Task directions:
Check each line below for "CROSS" and report how many have it, nothing else.

(Recorded data)
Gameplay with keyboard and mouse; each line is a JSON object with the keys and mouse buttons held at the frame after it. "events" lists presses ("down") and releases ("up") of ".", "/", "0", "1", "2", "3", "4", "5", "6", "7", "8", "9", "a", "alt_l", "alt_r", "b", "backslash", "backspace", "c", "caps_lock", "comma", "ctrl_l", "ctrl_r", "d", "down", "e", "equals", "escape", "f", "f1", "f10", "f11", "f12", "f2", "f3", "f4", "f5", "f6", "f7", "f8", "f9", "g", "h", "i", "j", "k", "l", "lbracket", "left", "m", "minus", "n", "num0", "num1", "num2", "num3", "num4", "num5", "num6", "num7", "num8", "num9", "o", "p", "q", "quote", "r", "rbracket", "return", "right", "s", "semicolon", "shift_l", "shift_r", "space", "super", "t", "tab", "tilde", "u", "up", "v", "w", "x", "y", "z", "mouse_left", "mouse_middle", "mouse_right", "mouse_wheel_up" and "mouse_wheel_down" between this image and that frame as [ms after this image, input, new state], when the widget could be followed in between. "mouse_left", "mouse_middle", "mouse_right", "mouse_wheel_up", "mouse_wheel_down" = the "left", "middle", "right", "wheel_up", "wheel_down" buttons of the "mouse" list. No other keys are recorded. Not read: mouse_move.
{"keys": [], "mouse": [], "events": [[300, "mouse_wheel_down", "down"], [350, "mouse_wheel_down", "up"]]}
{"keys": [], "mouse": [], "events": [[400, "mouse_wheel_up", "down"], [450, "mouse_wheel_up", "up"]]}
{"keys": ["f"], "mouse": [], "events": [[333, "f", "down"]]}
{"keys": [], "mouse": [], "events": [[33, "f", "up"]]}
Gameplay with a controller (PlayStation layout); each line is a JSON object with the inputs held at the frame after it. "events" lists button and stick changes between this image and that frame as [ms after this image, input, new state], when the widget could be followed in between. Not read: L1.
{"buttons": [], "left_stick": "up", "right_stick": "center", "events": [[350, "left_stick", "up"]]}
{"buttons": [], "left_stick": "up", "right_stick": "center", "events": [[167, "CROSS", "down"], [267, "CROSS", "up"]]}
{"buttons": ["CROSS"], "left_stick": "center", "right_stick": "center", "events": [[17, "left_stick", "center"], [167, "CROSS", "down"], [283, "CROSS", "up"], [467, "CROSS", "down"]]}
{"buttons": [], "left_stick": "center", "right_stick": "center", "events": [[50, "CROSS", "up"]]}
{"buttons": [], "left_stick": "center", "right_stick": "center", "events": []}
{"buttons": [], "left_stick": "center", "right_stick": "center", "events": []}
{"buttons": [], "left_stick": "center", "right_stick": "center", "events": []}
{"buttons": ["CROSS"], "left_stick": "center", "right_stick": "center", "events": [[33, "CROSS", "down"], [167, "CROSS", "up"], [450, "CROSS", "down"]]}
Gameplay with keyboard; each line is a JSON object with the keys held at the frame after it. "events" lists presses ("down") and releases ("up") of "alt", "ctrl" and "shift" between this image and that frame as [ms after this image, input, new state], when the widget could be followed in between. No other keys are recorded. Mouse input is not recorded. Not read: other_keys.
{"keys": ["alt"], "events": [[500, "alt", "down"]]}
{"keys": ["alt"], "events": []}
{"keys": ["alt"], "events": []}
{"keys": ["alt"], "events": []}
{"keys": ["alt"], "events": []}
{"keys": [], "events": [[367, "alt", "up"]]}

Task answer:
4